> **Work item**: Search the listing for the word "Arora". Copy every line where it is found.

======== Extracted information ========

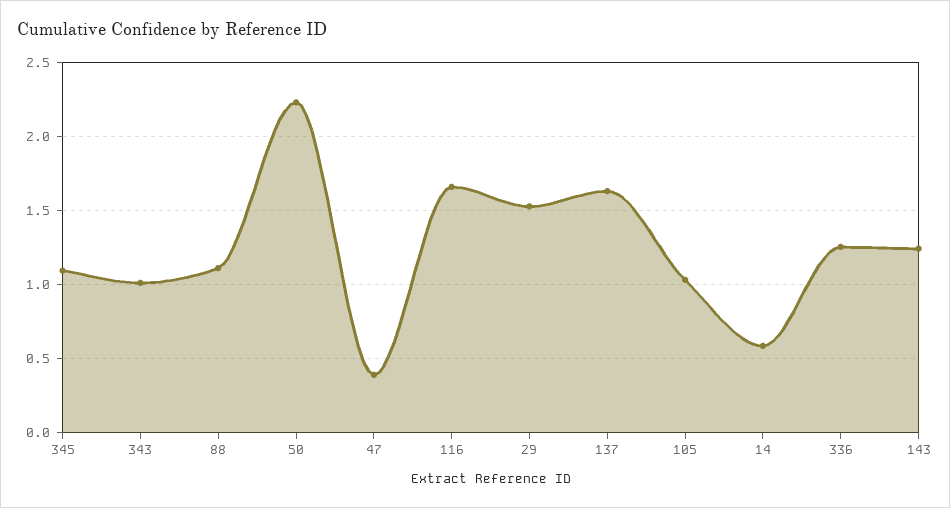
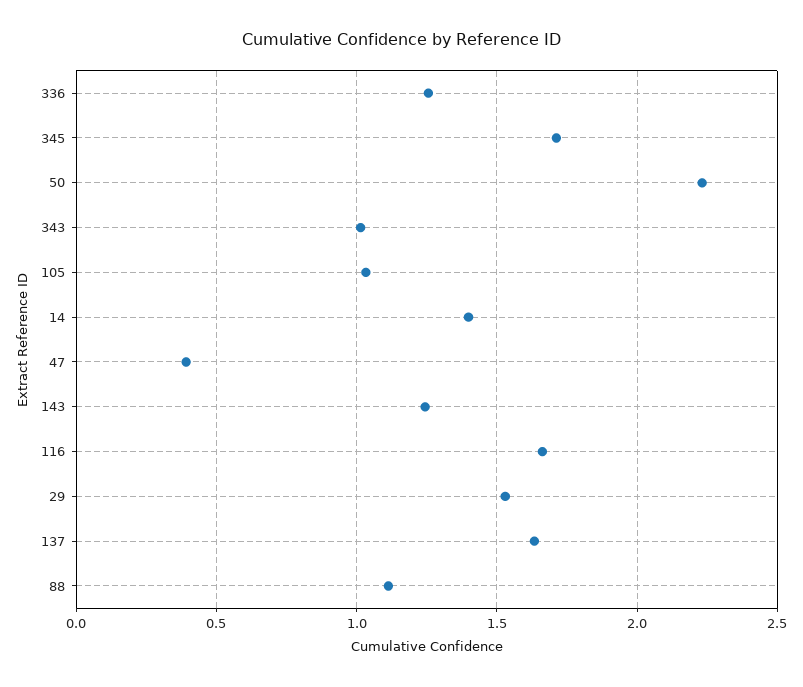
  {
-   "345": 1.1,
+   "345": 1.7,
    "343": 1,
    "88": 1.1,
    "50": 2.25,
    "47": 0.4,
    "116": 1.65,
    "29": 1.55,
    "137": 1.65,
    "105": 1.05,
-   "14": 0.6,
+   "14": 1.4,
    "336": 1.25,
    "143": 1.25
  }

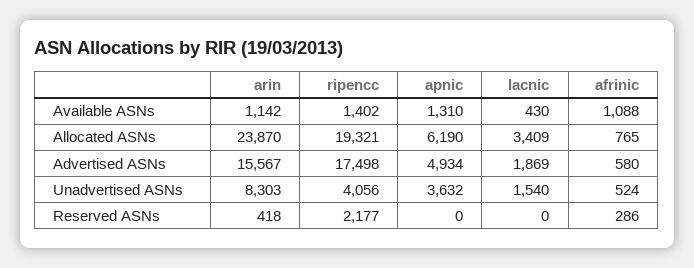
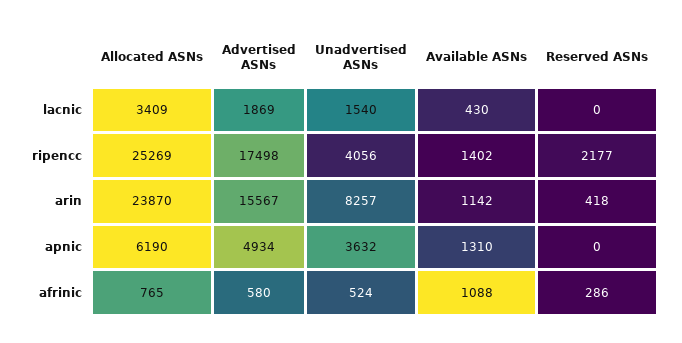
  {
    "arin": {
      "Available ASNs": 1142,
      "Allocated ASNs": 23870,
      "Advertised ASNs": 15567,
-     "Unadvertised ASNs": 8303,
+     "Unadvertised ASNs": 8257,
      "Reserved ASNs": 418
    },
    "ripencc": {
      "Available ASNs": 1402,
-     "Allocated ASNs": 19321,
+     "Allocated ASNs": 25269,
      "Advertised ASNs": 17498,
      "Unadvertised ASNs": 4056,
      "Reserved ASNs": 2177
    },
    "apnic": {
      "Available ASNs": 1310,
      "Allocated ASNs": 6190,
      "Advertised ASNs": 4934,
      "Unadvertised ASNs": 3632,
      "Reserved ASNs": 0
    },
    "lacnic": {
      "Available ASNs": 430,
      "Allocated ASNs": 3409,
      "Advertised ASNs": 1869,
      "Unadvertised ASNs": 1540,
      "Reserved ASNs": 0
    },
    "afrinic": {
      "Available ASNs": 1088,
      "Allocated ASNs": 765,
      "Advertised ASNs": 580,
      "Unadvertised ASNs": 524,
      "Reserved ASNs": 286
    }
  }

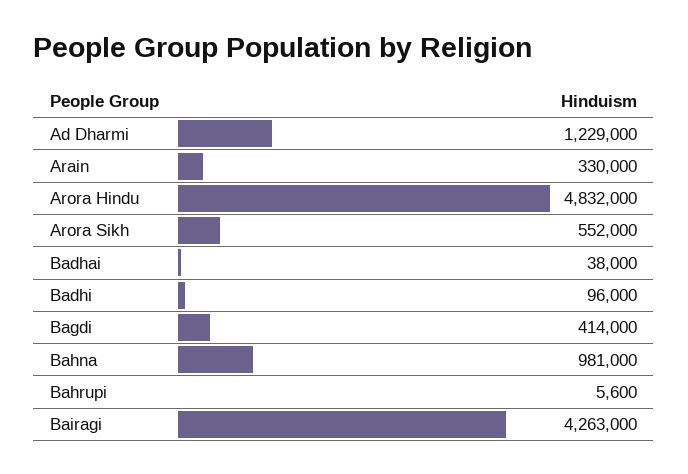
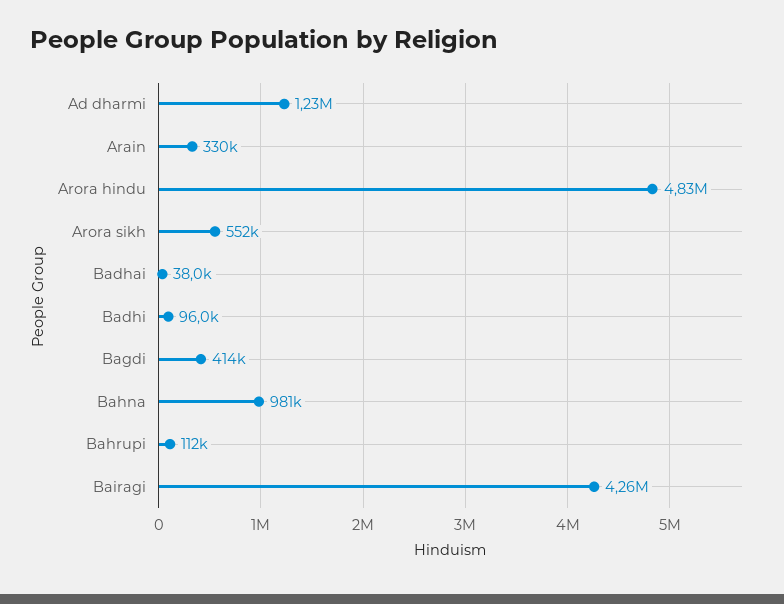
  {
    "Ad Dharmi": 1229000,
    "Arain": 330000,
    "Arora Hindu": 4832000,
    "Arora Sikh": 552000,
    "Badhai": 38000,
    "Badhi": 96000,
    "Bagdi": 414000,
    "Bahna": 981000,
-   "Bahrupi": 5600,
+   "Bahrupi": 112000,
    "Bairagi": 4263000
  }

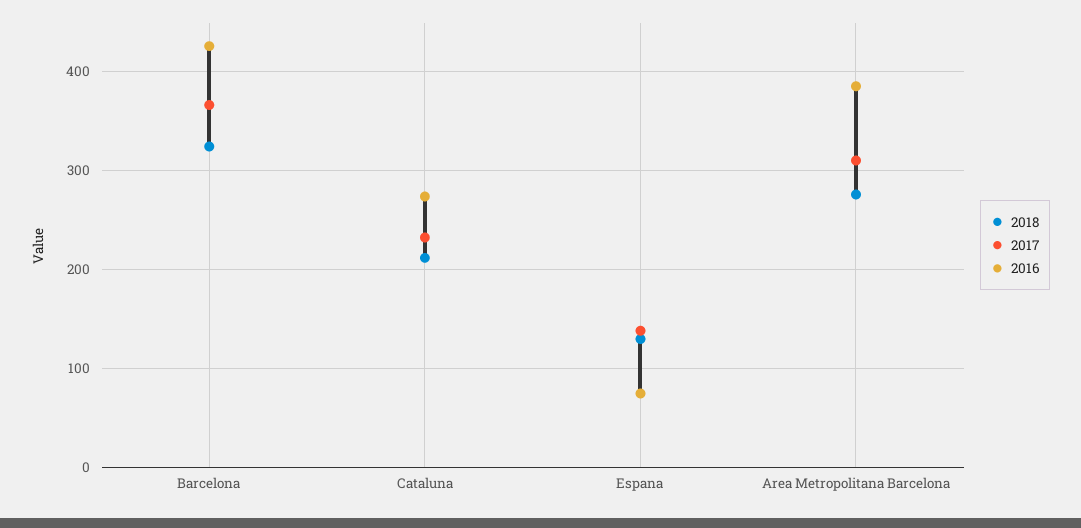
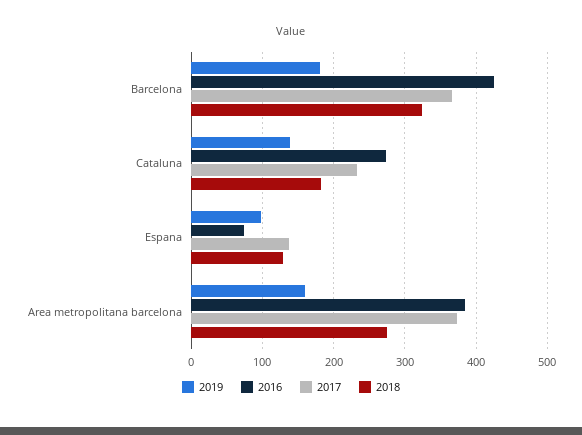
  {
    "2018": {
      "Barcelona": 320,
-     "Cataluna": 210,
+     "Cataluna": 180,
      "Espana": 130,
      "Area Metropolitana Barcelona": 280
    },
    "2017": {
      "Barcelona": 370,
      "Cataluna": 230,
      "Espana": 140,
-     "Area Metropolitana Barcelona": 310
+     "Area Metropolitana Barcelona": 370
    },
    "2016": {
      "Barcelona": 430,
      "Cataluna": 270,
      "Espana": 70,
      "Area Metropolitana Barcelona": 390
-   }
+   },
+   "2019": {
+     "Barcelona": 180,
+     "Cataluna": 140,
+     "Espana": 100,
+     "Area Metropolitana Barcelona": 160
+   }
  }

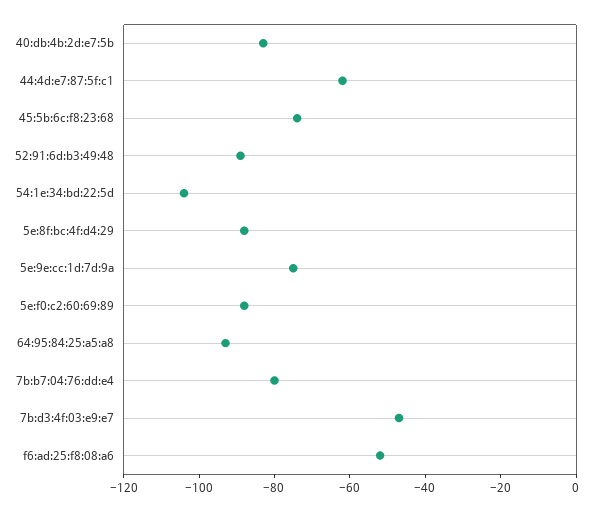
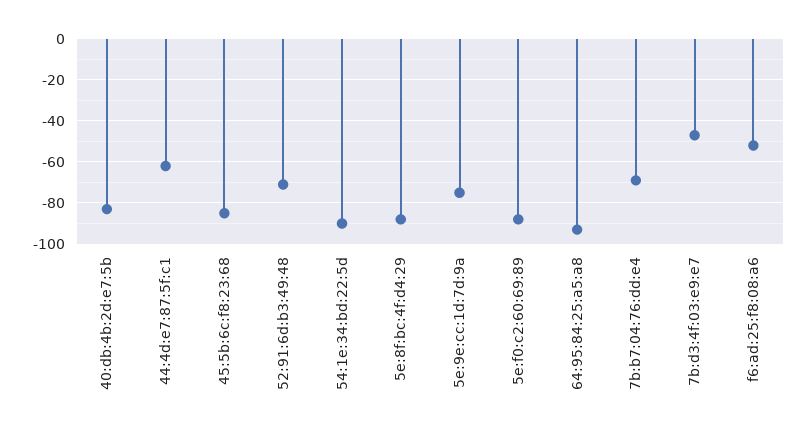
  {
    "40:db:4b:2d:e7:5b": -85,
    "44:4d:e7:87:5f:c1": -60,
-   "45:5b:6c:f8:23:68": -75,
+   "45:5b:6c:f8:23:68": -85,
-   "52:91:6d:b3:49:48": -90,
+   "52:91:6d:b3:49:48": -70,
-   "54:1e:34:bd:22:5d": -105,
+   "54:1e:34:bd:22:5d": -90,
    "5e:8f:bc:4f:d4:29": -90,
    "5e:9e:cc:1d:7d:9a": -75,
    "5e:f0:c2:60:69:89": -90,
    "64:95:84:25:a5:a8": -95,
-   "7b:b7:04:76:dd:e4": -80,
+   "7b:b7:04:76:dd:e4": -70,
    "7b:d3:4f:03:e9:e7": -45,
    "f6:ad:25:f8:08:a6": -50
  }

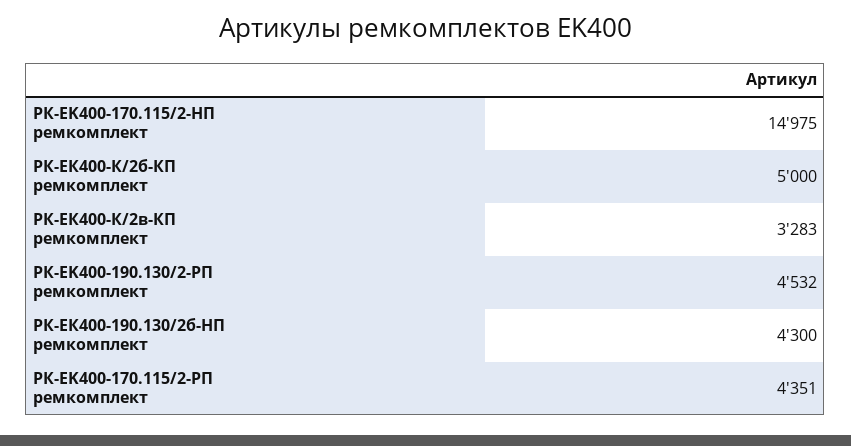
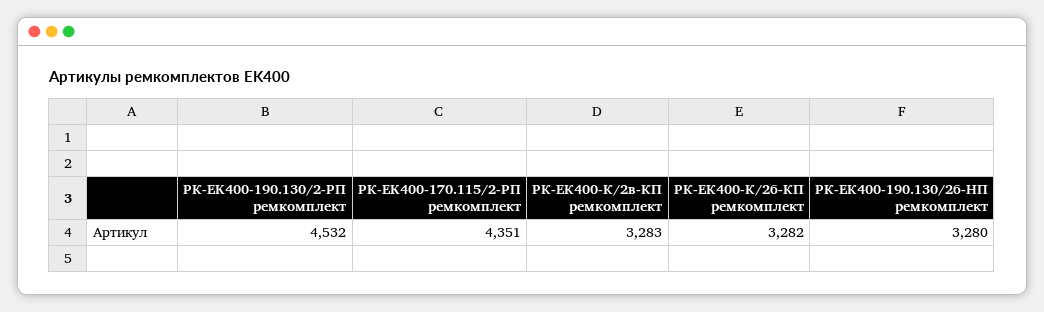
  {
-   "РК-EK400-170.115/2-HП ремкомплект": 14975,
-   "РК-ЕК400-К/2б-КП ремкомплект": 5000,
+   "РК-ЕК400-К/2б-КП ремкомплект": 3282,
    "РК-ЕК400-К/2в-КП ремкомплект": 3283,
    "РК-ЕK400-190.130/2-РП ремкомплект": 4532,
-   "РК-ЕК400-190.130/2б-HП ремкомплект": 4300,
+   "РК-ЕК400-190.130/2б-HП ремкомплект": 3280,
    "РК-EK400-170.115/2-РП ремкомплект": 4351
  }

========

> **Your response**:
    "Arora Hindu": 4832000,
    "Arora Sikh": 552000,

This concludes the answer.